O áudio da conversa revoltou pastores. Publicamente, falam em aguardar pelos desdobramentos do caso. Nos bastidores, contudo, uma ala já defende migrar seu apoio para o ex-governador de Goiás Ronaldo Caiado (PSD). O mineiro Romeu Zema (Novo) empolga menos, mas não é descartado.

A irritação se deu menos pelo pedido de dinheiro em si e mais pelo contexto e pela falta de transparência atribuída àquele que se posiciona como herdeiro político do bolsonarismo. Até então, Flávio sustentava que jamais havia tido contato com Vorcaro.

A revelação reacendeu uma desconfiança que já rondava boa parte da liderança: a de que o primogênito do ex-presidente não herdou automaticamente o capital político do pai nem sua conexão orgânica com a base religiosa.

O Aliança funciona como um termômetro para os humores políticos dessa cúpula evangélica.

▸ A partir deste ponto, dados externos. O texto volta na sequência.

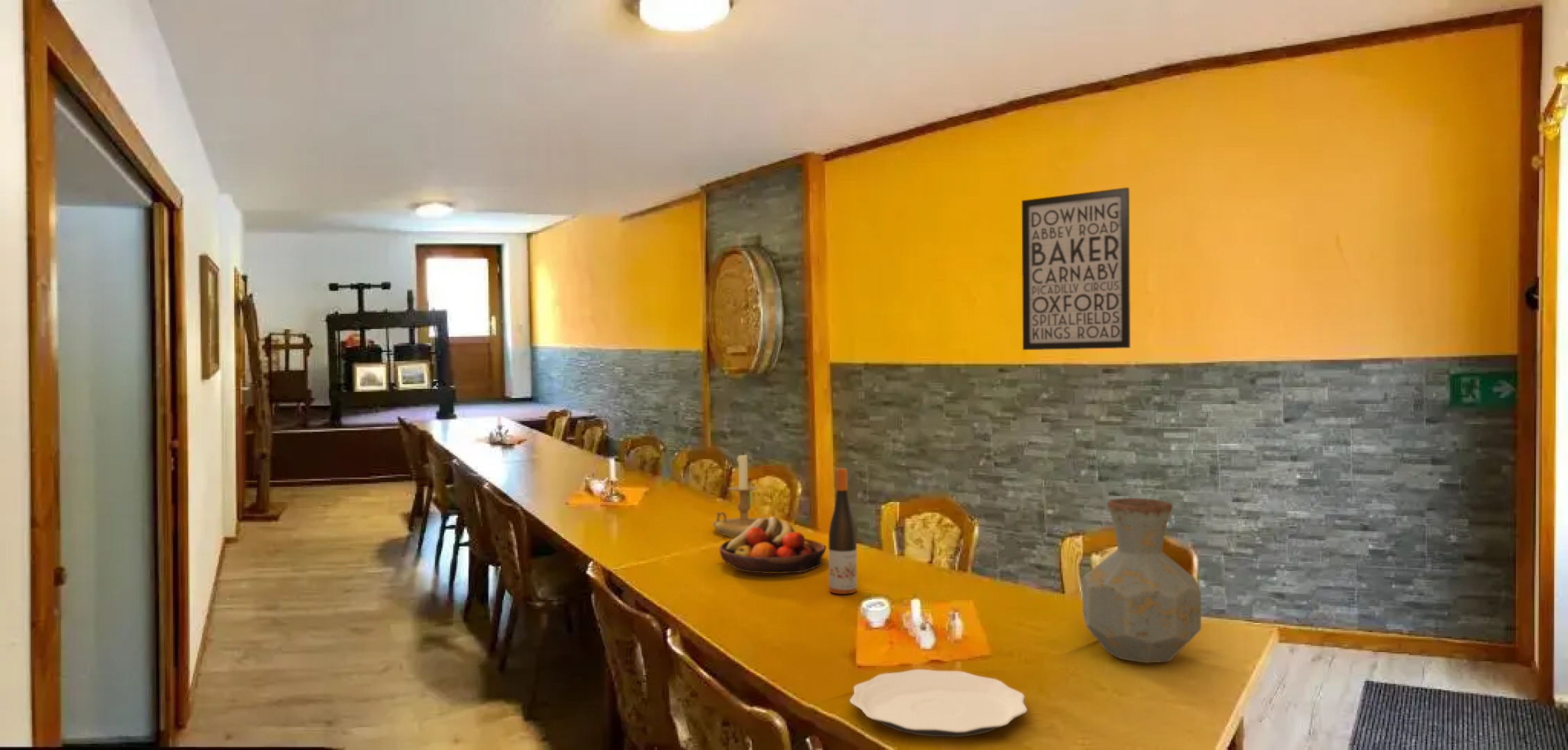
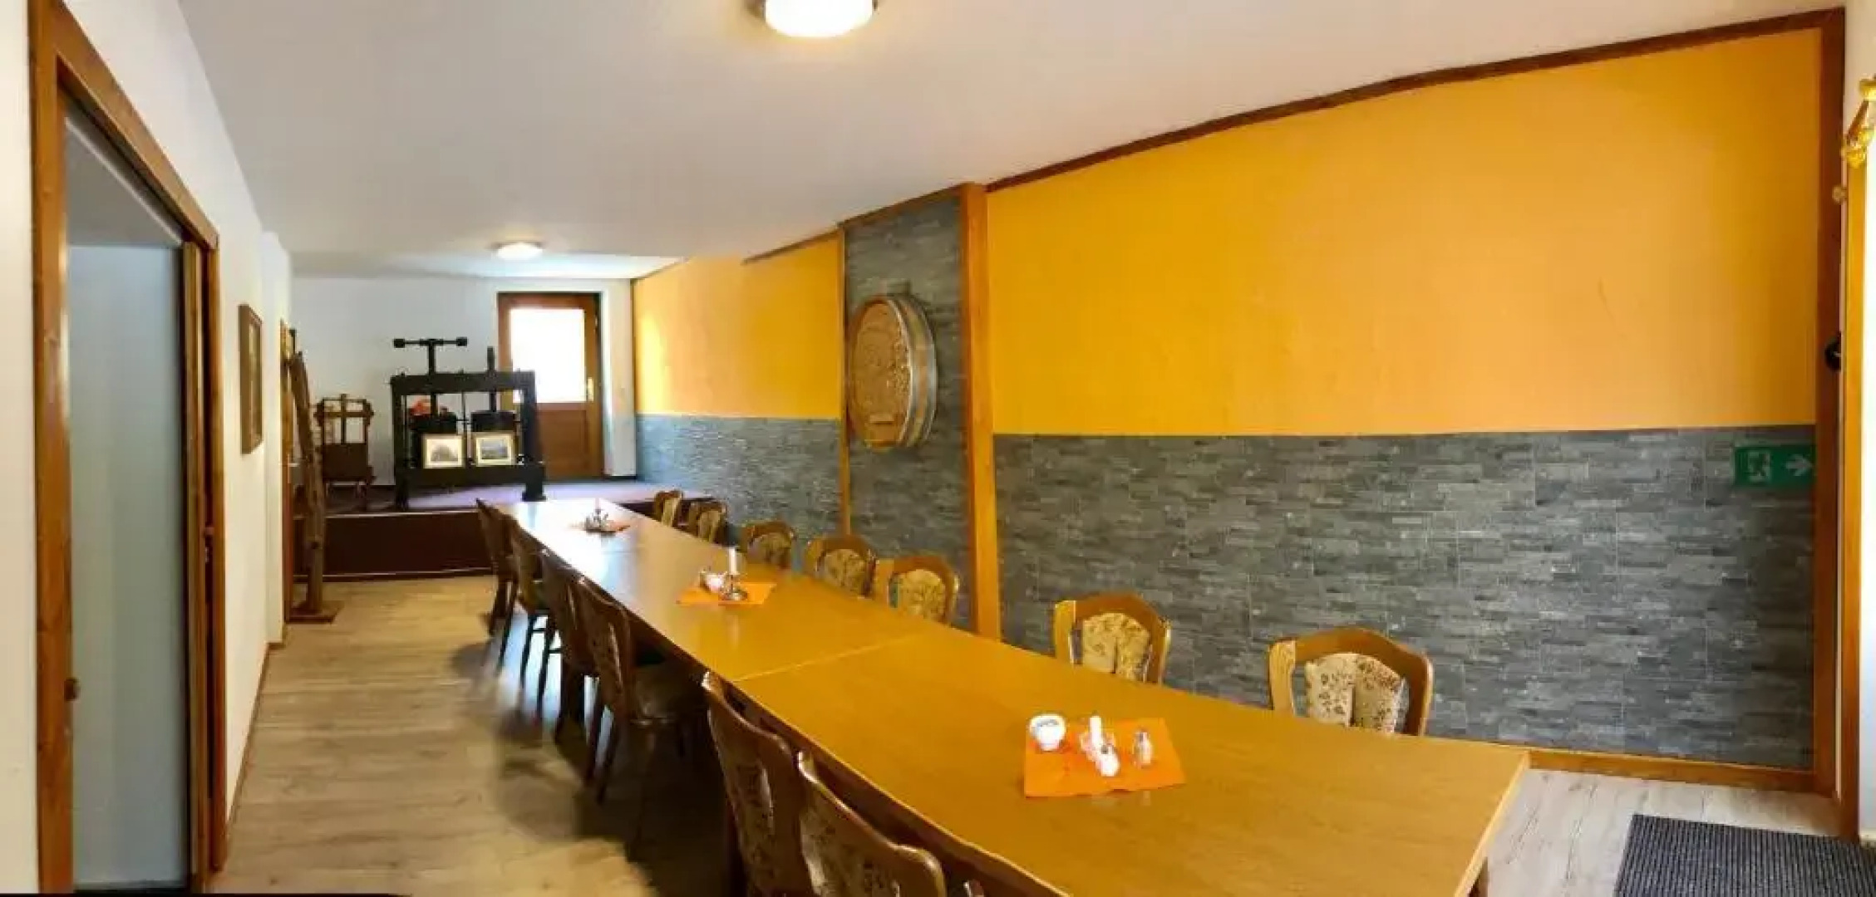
- candle holder [711,451,760,526]
- fruit bowl [713,516,827,574]
- wall art [1021,187,1131,351]
- plate [849,669,1028,737]
- vase [1082,497,1202,664]
- wine bottle [828,467,858,595]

Fazem parte do grupo nomes como Silas Malafaia, Renê Terra Nova, Estevam Hernandes, Robson Rodovalho e Abner Ferreira, todos líderes com trânsito político.

A preocupação maior, agora, é permanecer ao lado de Flávio, “porque fica a dúvida do que pode ter mais para frente”, disse reservadamente uma liderança. Novas denúncias são tratadas como prováveis.
Muitos ainda não tinham declarado endosso público ao senador. Até pretendiam fazê-lo mais adiante, mas um movimento nesse sentido fica suspenso por ora. Um pastor influente chegou a apagar uma postagem recente em apoio a Flávio logo após o caso ganhar repercussão.

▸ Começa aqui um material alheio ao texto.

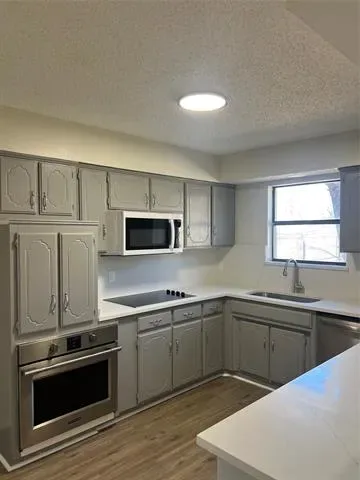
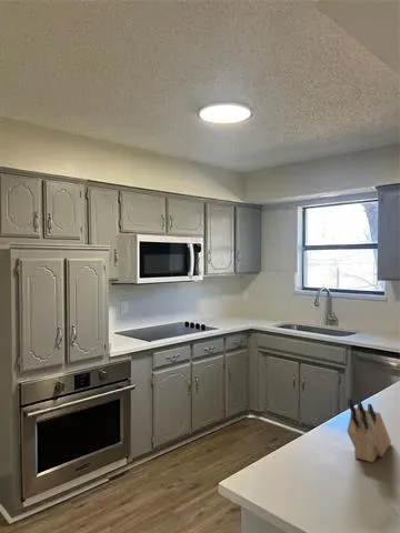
+ knife block [347,398,392,463]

O grupo discutiu outras alternativas para enfrentar Lula (PT) assim que os áudios começaram a circular. O nome de Caiado voltou à roda. Também lamentaram a inviabilidade de uma dobradinha com Tarcísio de Freitas (Republicanos-SP) à frente da chapa e a ex-primeira-dama Michelle Bolsonaro na vice. A regra eleitoral não permite que, a essa altura, o governador tente um cargo diferente do que ele já ocupa.

Já uma chapa capitaneada por Michelle, embora vislumbrada por alguns, teria que antes enfrentar barreiras de ordem familiar. Conflitos entre os filhos de Bolsonaro e sua madrasta não são segredo para nenhum dos pastores.

A percepção é que o episódio com Vorcaro atingiu um ponto sensível justamente porque ocorre num momento em que o campo conservador tenta reorganizar sua sucessão para 2026 enquanto Bolsonaro segue inelegível. Flávio não seria, na avaliação da maioria desses líderes, o presidenciável ideal, por carregar consigo passivos demais.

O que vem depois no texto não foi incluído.